Study text:
== Segment start ==

OpenSource For You

TensorFlow brings self-driving to Mario Kart


While many automotive companies are striving to impress customers with their self-driving concepts, the open source software library for machine intelligen­ce, TensorFlow, is bringing the advanced driving model even to video games like Mario Kart.

Open source developer, Kevin Hughes, has deployed Google’s TensorFlow to build a self-driving Mario Kart model, which he has called TensorKart. The developer has used the open source N64 emulator mupen64plu­s to play Mario Kart on his desktop computer, and has taken developmen­t support from TensorFlow and cuDNN. Also, he has written a Python program using open source libraries such as wxPython, Pygame and Matplotlib to continuous­ly capture screenshot­s from the emulator, synchronis­ed with a joystick input. This is the basis of the training set.

“The idea of exploring AI techniques in video games is not new, but what motivated me to do this project was to showcase the complete pipeline of a

machine learning system. I wanted to pick a popular game because I thought it might interest more people and expose them to how machine learning works,” revealed Hughes. The combinatio­n of TensorFlow, cuDNN and some open source libraries has enabled Hughes to develop TensorKart’s gameplay.

Hughes did face initial obstacles when he set out on his journey of providing a self-driving model in a video game. “I had to dust off my C programmin­g skills and spend some time rememberin­g all the nuances of C build systems and Makefiles,” Hughes told Open Source For You, adding that he also faced initial issues in debugging the originally trained model when it was not moving the car correctly. However, Hughes took support from Stack Overflow and persevered after taking a day off in the middle of the project.

== Segment end ==

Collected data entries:
== Segment start ==

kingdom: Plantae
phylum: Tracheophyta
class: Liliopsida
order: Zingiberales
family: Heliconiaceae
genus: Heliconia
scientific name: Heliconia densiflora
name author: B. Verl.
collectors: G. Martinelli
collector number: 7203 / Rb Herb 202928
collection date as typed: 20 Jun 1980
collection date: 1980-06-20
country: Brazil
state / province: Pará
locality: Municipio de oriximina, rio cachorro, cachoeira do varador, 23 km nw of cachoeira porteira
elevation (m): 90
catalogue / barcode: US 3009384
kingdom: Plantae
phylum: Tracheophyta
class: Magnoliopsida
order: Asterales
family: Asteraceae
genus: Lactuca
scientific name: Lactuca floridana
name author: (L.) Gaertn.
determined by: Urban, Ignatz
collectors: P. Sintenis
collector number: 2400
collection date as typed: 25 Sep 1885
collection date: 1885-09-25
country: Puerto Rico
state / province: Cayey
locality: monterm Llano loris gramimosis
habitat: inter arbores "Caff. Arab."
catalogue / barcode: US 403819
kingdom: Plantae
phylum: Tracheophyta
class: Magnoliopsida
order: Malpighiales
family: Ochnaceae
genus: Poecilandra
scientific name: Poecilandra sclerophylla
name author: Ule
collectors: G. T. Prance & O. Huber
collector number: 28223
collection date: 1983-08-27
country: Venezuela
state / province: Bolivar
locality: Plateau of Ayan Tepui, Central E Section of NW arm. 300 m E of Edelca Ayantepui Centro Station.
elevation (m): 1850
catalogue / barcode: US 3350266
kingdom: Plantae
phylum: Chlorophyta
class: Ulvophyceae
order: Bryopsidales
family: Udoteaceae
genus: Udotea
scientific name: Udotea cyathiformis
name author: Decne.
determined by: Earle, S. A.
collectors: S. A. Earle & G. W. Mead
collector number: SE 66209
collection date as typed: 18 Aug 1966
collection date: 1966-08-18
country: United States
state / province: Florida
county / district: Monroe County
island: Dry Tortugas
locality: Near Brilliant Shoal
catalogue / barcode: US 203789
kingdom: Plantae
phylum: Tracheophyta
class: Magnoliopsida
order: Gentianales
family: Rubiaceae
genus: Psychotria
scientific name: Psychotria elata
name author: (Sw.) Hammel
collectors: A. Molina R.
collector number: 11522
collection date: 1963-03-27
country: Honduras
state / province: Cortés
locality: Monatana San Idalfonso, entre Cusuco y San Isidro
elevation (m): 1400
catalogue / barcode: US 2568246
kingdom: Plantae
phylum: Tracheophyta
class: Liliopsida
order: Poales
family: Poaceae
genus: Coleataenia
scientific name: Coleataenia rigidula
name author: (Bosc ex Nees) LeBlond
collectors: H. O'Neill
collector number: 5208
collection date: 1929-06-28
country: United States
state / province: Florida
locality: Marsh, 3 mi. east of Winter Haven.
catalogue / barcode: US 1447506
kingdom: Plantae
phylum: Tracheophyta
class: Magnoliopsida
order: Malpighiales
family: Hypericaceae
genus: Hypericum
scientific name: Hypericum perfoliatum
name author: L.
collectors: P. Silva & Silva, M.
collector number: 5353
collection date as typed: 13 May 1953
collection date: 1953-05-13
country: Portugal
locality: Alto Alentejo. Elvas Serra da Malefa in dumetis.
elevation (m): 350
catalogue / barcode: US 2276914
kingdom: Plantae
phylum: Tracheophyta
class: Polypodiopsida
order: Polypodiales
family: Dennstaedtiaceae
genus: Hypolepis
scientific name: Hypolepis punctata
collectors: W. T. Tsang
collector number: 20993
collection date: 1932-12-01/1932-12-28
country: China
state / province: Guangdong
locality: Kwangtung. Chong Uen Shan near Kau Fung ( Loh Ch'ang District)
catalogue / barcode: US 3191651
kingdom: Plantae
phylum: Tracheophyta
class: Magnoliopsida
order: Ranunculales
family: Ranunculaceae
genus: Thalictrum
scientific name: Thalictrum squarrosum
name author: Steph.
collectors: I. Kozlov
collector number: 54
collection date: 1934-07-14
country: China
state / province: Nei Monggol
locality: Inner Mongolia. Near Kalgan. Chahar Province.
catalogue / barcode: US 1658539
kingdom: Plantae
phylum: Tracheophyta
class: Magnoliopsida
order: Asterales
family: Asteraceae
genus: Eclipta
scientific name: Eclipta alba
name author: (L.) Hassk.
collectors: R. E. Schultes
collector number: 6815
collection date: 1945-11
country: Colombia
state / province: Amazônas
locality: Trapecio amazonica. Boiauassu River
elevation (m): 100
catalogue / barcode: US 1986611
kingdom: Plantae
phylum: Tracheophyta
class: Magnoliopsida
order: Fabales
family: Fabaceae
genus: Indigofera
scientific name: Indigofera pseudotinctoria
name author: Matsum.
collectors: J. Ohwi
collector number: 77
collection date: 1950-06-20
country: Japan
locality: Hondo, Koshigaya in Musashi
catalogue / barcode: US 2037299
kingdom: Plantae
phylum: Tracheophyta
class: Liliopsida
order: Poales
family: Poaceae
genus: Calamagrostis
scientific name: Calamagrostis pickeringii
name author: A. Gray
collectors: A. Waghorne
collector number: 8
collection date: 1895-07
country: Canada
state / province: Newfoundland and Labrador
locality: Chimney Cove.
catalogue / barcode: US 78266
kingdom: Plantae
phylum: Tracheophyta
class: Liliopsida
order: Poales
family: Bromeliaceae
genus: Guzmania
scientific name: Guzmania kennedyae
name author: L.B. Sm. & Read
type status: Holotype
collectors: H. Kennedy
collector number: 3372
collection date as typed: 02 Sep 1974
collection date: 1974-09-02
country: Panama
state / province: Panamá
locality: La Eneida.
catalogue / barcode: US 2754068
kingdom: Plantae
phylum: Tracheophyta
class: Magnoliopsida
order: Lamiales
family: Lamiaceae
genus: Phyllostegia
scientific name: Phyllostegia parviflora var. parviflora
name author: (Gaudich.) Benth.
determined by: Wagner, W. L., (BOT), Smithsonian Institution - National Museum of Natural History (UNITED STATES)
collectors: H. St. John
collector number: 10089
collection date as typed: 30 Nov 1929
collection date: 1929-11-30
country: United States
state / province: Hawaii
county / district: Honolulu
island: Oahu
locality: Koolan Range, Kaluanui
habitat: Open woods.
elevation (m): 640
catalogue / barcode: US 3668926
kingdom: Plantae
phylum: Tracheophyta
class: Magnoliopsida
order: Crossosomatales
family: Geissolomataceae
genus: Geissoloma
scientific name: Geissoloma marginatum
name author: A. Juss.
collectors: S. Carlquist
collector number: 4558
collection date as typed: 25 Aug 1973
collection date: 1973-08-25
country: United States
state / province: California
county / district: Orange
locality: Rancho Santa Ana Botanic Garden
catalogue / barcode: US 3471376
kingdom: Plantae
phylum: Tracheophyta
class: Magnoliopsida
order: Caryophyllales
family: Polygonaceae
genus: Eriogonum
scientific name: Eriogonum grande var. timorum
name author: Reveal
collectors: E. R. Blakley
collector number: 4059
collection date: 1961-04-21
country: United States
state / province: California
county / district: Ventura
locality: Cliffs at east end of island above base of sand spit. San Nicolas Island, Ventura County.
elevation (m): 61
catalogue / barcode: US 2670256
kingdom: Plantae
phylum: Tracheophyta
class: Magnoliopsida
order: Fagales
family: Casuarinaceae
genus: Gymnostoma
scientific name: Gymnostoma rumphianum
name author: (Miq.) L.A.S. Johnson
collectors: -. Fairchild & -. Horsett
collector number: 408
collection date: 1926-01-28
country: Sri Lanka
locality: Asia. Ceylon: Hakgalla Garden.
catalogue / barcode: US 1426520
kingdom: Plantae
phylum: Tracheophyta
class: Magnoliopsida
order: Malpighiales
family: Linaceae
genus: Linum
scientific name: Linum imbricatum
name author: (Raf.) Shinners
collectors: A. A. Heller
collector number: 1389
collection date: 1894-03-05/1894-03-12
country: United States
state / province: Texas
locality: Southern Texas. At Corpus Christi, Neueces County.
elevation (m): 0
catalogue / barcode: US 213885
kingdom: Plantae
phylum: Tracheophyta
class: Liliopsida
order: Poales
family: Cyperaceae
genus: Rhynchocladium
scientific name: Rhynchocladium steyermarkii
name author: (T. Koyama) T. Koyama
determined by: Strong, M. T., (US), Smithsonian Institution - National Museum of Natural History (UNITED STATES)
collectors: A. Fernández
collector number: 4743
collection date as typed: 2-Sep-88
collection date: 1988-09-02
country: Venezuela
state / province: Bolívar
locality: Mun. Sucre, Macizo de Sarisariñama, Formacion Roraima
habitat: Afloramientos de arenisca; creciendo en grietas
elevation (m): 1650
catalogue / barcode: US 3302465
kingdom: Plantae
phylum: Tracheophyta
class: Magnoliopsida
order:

== Segment end ==

Questions to answer:
(a) Translate this sentence from the TensorKart article into French: "Open source developer, Kevin Hughes, has deployed Google’s TensorFlow to build a self-driving Mario Kart model, which he has called TensorKart."
(b) In the TensorKart article, where did Hughes turn for help when his trained model was not moving the car correctly?
(c) Write the next paragraph of the TensorKart article, picking up after its final sentence.

Responses per task:
(a) Le développeur open source Kevin Hughes a utilisé TensorFlow de Google pour créer un modèle de conduite autonome pour Mario Kart, qu’il a baptisé TensorKart.

(b) He turned to Stack Overflow.

(c)
“When I first hit the issue of how to send input back to the emulator, I did not think it would be difficult. I needed to take a day off and appreciate this part of the problem and then approach it with the energy required to fix it properly,” stated Hughes.

Hughes believes open source is the key to run innovation­s like TensorKart around the machine learning area. “I have been a believer of open source pretty much since. It became apparent early on how much more efficient open source was; it just felt right. I have benefited a lot from what others have shared and feel good to share my own work,” he said.

Going forward, Hughes plans to expand his TensorKart with new developmen­ts. He also expects it to attract more people from the community.

Meanwhile, you can visit GitHub to download the same input plugin that has been enabling self-driving on Mario Kart and build your own advanced gaming experience.